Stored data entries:
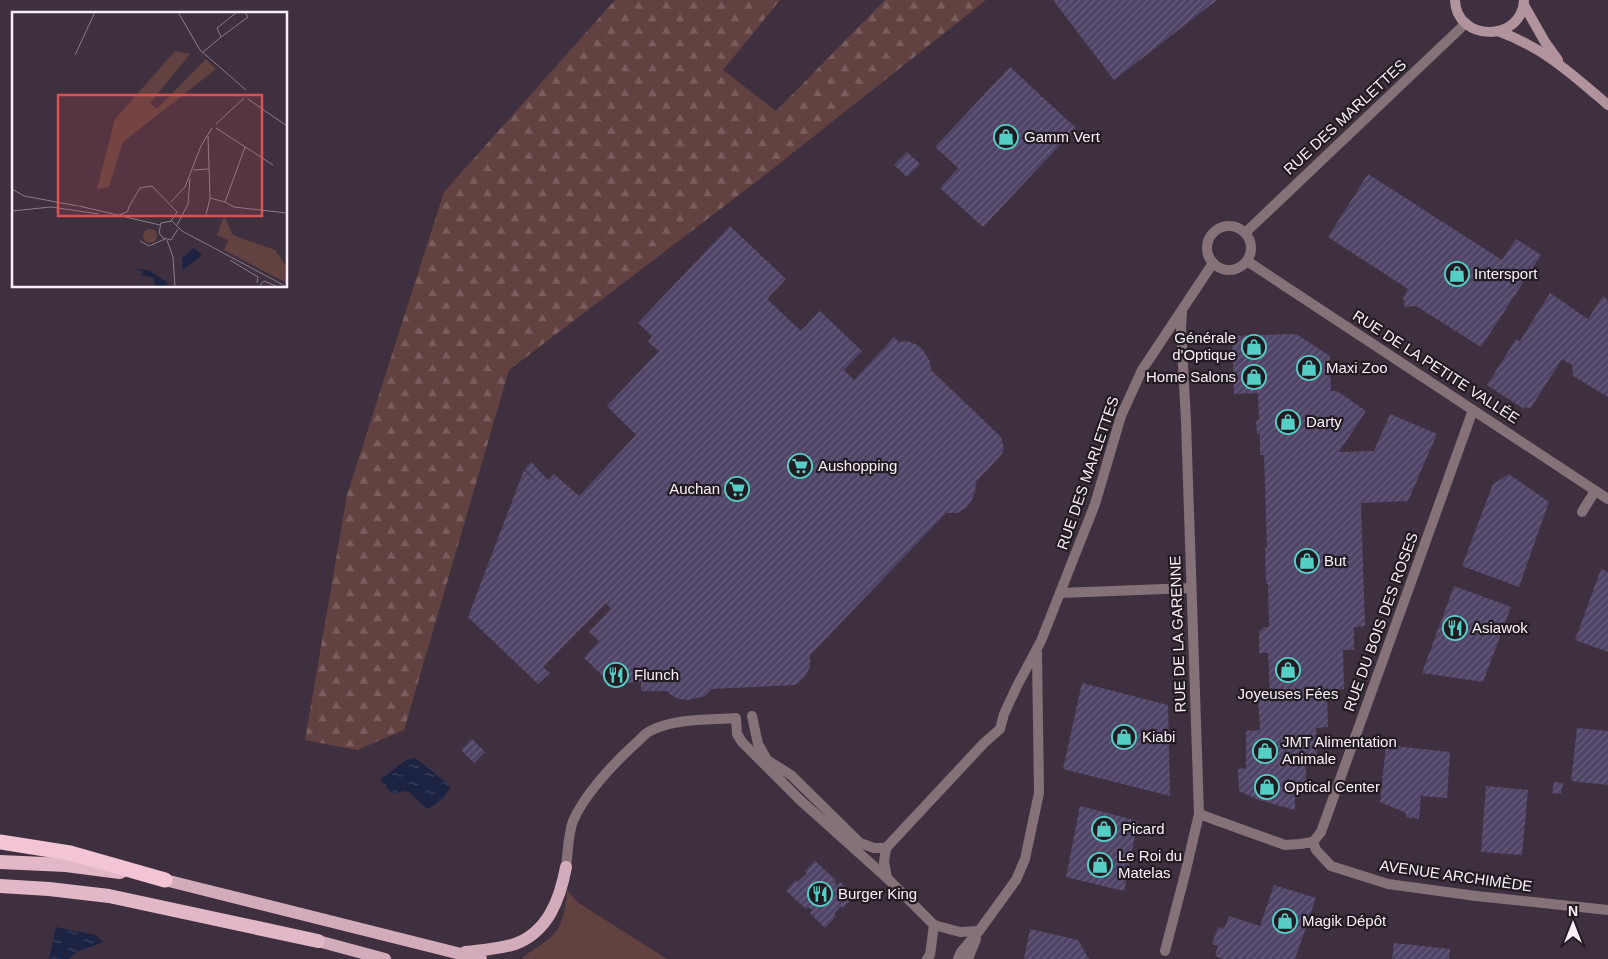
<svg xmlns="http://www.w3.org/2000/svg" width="1608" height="959" viewBox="0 0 1608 959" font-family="Helvetica,sans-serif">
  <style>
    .grass { fill: #624241 }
    .forest { fill: url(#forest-firs) }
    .water { fill: url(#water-ripples) }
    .building { fill: url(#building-hatch) }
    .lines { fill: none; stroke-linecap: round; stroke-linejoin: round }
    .minor { stroke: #857279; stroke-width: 10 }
    .secondary { stroke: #b1939e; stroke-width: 10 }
    .primary { stroke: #d3acbb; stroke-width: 12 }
    .trunk { stroke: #e2b8c8; stroke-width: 14 }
    .motorway { stroke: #f2c4d5; stroke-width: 15 }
    .labels { text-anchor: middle; stroke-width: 4.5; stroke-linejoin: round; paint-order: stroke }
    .street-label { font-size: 15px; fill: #faeff9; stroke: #221b22 }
    .poi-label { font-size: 15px; fill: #faeff9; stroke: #221b22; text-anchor: start }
    .inset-road { fill: none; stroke: #8a7c89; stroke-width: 1 }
    .view { fill: #dd5052; fill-opacity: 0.15; stroke: #dd5052; stroke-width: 2.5 }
    .inset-edge { fill: none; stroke: #faeff9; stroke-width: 2.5 }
  </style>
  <defs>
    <pattern id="forest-firs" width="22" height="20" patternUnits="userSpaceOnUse" patternTransform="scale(1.25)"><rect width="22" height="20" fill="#624241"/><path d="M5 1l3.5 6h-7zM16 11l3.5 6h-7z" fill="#795e5d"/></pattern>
    <pattern id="water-ripples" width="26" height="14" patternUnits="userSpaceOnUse" patternTransform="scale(1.25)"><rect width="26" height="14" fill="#1c2342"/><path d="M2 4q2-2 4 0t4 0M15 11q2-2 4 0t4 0" fill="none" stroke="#3e435e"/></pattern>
    <pattern id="building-hatch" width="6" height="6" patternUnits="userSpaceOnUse" patternTransform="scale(1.25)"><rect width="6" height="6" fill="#4f4466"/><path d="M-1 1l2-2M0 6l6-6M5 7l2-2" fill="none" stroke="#695f7d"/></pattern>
  </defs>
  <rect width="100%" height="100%" fill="#3f303f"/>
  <path class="grass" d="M 567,890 L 577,902 L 667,959 L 528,959 L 522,958 C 531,951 548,941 554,934 C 564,922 566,905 567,890 Z"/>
  <path class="forest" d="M 615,0 L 780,0 L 723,70 L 776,111 L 885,0 L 986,0 L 756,182 L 509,370 L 404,730 L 357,750 L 305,740 L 347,495 L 444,192 Z"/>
  <g class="water">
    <path d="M 415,758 C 427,768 440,776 451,787 L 444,797 L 428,810 L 409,792 L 403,791 L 397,794 L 392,793 L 380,780 L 406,760 Z"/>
    <path d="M 56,927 L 95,935 L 104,942 L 76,952 L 69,959 L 49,959 Z"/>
  </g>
  <g class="building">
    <path d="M 1053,0 L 1217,0 L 1114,80 Z"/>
    <path d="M 1010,67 L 1076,128 L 983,227 L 940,188 L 958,168 L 935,147 Z"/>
    <path d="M 907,152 L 920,164 L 907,177 L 894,165 Z"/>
    <path d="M 1368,174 L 1502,260 L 1516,239 L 1541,255 L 1481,347 L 1416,306 L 1405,307 L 1403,298 L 1408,289 L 1328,237 Z"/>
    <path d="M 730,226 L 786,279 L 767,299 L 801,331 L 820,311 L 862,351 L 844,370 L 854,380 L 894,337 L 899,342 L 907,341 L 915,344 L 922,349 L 930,361 L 931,370 L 1001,437 L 1004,449 L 1001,455 L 976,482 L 975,491 L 972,500 L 966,508 L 957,513 L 946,513 L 810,655 L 810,667 L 804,678 L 795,685 L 712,689 L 705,696 L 689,700 L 679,699 L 671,695 L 667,691 L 641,691 L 641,682 L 611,684 L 584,658 L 599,641 L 589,632 L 611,609 L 606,603 L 543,667 L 550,673 L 538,684 L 468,617 L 524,470 L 542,487 L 525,469 L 531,462 L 548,480 L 554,474 L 579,496 L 636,435 L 607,406 L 659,351 L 648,342 L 652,336 L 638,323 Z"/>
    <path d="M 1550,293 L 1588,319 L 1603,296 L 1608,300 L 1608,397 L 1573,376 L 1572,365 L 1562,359 L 1530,409 L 1526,407 L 1524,409 L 1487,385 L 1516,339 L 1520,341 Z"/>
    <path d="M 1296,334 L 1330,356 L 1331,391 L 1337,391 L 1366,411 L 1339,452 L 1374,451 L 1390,414 L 1437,434 L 1408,501 L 1361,503 L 1365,626 L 1354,627 L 1354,650 L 1343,650 L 1344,689 L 1327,690 L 1328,727 L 1316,728 L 1317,765 L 1306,766 L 1306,786 L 1295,788 L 1295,810 L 1259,800 L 1239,791 L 1238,769 L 1246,768 L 1246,731 L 1260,730 L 1258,694 L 1270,693 L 1268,653 L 1259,653 L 1259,632 L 1264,627 L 1269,627 L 1268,584 L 1266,584 L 1265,548 L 1267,548 L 1264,455 L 1260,455 L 1260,434 L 1257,434 L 1256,421 L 1259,420 L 1258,393 L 1234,394 L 1232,336 Z"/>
    <path d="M 1509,474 L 1549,502 L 1519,587 L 1462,566 L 1493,484 Z"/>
    <path d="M 1601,569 L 1608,572 L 1608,652 L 1575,640 Z"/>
    <path d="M 1454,586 L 1511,607 L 1483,682 L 1422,673 Z"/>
    <path d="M 1082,683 L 1168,705 L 1170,796 L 1063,769 Z"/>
    <path d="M 1577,728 L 1608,731 L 1608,785 L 1571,781 Z"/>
    <path d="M 472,739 L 485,752 L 474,763 L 461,750 Z"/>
    <path d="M 1386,745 L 1450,752 L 1447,798 L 1421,796 L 1419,819 L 1406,817 L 1406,813 L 1380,802 Z"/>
    <path d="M 1554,782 L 1563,783 L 1561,794 L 1552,793 Z"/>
    <path d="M 1486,786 L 1528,790 L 1522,855 L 1481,852 Z"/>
    <path d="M 1080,806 L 1138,821 L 1124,891 L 1066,877 Z"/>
    <path d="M 815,861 L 836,880 L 834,882 L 837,885 L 840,882 L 855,896 L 843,908 L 841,906 L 834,914 L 836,916 L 825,928 L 810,913 L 812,910 L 808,907 L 806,909 L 786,891 L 796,880 L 798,882 L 807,873 L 805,871 Z"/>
    <path d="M 1274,885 L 1316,898 L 1295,959 L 1224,959 L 1215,956 L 1218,946 L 1212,944 L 1218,927 L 1224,929 L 1229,916 L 1260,926 Z"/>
    <path d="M 1030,929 L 1078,940 L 1089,959 L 1024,959 Z"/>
    <path d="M 1394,943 L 1450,949 L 1449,959 L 1392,959 Z"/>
  </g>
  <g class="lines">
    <g class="minor">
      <circle cx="1229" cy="248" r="22"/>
      <path d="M 1245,233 L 1466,23"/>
      <path d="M 1247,261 L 1608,499"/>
      <path d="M 1582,512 L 1595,491"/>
      <path d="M 1060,593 L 1191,588"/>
      <path d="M 752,716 L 758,744 L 767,760 L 791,775 L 860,843 L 874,848 L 886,848"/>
      <path d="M 1199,814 L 1285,845 L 1300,844 L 1313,842"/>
      <path d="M 1313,842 L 1321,832 L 1473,410"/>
      <path d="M 1313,842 L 1316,850 L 1331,866 L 1388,884 L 1476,896 L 1608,910"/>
      <path d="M 886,848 L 984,743 L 1000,729 L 1004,714 L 1017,686 L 1041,641 L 1095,504 L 1121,416 L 1142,370 L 1213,263"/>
      <path d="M 886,848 L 884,862 L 887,878"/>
      <path d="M 566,867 C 568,853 568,834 573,821 C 584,795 614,763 635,744 C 640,740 644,734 650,731 C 675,718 709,720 736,718 L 737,734 L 742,742 L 800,800 L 887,878 L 934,925 L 930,955 L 927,959"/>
      <path d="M 934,925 L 960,932 L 979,931"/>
      <path d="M 1165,951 L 1185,874 L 1199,814 L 1186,421 L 1181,328 L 1182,312"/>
      <path d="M 958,959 L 961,952 L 979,931 L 1016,880 L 1025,859 L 1039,793 L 1037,653"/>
      <path d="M 968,959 L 976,939"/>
    </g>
    <g class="secondary">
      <path d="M 1455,0 C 1456,42 1522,43 1524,0"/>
      <path d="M 1524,5 L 1545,42 L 1558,60"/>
      <path d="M 1498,31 C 1544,48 1572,74 1608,105"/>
    </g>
    <g class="primary">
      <path d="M 165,880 L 481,959"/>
      <path d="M 318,941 L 385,959"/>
      <path d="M 465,952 C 482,950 499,949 515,944 C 548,932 560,899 566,867"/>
    </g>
    <g class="trunk">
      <path d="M 0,862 L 66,865 L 120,872"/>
      <path d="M 0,886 L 49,889 L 109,896 L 318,941"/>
    </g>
    <path class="motorway" d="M 0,842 L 70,853 L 165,880"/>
  </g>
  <defs>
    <symbol id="shop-ring" viewBox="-11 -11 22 22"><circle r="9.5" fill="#221b22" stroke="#55cec6" stroke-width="1.5"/><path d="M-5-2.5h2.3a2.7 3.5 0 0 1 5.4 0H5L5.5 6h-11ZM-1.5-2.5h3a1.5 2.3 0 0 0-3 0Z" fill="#55cec6"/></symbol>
    <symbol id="supermarket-ring" viewBox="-11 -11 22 22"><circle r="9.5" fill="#221b22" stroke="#55cec6" stroke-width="1.5"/><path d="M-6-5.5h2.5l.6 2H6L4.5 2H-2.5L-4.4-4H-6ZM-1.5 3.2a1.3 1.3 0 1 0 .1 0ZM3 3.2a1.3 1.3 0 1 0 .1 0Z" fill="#55cec6"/></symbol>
    <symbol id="restaurant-ring" viewBox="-11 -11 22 22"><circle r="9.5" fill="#221b22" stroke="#55cec6" stroke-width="1.5"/><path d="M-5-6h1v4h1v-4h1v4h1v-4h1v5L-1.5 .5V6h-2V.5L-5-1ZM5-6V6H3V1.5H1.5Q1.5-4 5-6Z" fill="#55cec6"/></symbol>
  </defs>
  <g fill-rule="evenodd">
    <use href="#shop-ring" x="992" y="123" width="28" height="28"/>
    <use href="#shop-ring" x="1443" y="260" width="28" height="28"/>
    <use href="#shop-ring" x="1240" y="333" width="28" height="28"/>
    <use href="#shop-ring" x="1295" y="354" width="28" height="28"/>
    <use href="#shop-ring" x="1240" y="363" width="28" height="28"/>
    <use href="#shop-ring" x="1274" y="408" width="28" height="28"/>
    <use href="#supermarket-ring" x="786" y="452" width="28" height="28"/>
    <use href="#supermarket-ring" x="723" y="475" width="28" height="28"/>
    <use href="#shop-ring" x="1293" y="547" width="28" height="28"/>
    <use href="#restaurant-ring" x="1441" y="614" width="28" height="28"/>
    <use href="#shop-ring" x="1274" y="656" width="28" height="28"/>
    <use href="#restaurant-ring" x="602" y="661" width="28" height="28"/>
    <use href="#shop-ring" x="1110" y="723" width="28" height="28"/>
    <use href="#shop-ring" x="1251" y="737" width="28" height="28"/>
    <use href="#shop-ring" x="1253" y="773" width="28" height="28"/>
    <use href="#shop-ring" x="1090" y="815" width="28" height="28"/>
    <use href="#shop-ring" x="1086" y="851" width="28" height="28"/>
    <use href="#restaurant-ring" x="806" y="880" width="28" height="28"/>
    <use href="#shop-ring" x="1271" y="907" width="28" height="28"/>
  </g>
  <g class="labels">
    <g class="street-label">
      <text transform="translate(1345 117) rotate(-43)" y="5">RUE DES MARLETTES</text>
      <text transform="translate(1436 367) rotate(33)" y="5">RUE DE LA PETITE VALLÉE</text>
      <text transform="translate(1088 473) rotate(-71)" y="5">RUE DES MARLETTES</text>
      <text transform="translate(1381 622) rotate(-70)" y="5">RUE DU BOIS DES ROSES</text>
      <text transform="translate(1178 634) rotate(-92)" y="5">RUE DE LA GARENNE</text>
      <text transform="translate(1456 876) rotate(8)" y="5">AVENUE ARCHIMÈDE</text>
    </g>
    <g class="poi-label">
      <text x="1024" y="142">Gamm Vert</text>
      <text x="1474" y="279">Intersport</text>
      <text x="1236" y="343" text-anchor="end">Générale<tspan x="1236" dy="17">d'Optique</tspan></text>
      <text x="1326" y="373">Maxi Zoo</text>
      <text x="1236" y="382" text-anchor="end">Home Salons</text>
      <text x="1306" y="427">Darty</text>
      <text x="818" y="471">Aushopping</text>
      <text x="720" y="494" text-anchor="end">Auchan</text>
      <text x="1324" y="566">But</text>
      <text x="1472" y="633">Asiawok</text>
      <text x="634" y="680">Flunch</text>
      <text x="1288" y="699" text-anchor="middle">Joyeuses Fées</text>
      <text x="1142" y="742">Kiabi</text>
      <text x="1282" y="747">JMT Alimentation<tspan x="1282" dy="17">Animale</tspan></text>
      <text x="1284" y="792">Optical Center</text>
      <text x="1122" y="834">Picard</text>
      <text x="1118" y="861">Le Roi du<tspan x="1118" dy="17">Matelas</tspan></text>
      <text x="838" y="899">Burger King</text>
      <text x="1302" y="926">Magik Dépôt</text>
    </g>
  </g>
  <g transform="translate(12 12)">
    <rect width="275" height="275" fill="#3f303f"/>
    <path d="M 212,204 L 221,223 L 263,238 L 275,255 L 275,271 L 212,238 L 216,228 L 205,223 ZM131 224a7 7 0 1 1 14 0a7 7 0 1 1-14 0Z" fill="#624241"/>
    <path d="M 163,39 L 178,42 L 138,91 L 145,97 L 194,47 L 204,57 L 111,130 L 97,175 L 85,177 L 103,107 Z" fill="#624241"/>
    <path d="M 182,236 L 190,243 L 171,258 L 170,246 ZM 125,257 L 136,258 L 155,270 L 156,275 L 144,275 L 141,266 L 129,263 L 131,260 Z" fill="#1c2342"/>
    <path class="inset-road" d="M 166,0 L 188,38 L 234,78M 225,0 L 205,16 L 209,25 L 236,5 L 233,0M 191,40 L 209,25M 63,43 L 83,0M 236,87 L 275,114M 204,112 L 232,86M 204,116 L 261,153M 181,158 L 197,157M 0,177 L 12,184 L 66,194M 198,186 L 213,190M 159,190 L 173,175 L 189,134 L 200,116M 213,190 L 222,195 L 275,201M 213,190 L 233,135M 118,193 L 128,176 L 140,174 L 165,200 L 159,209M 67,194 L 148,213M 0,199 L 39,195 L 87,202M 107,203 L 115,200 L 118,193M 194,203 L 198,186 L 196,124M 165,213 L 176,192 L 178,166M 166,217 L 159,228 L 151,226 L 147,221 L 149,211 L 160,209 L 170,219 L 275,275M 155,228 L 161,245 L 163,275M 128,229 L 137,234 L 153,227M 218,248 L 246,265 L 245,271M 248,273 L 252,269 L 266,275"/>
    <path class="view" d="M 46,83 L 250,83 L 250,204 L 46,204 Z"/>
    <rect width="275" height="275" class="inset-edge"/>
  </g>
  <g transform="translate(1573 924)" stroke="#221b22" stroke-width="4" paint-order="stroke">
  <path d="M0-4L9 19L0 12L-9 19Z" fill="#faeff9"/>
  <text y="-8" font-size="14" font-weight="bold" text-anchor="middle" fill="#faeff9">N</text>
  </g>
</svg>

» TASK DESCRIPTION: From the entries above, copy every line that holds the word "lines".

» RESULT OF THIS TASK:
    .lines { fill: none; stroke-linecap: round; stroke-linejoin: round }
  <g class="lines">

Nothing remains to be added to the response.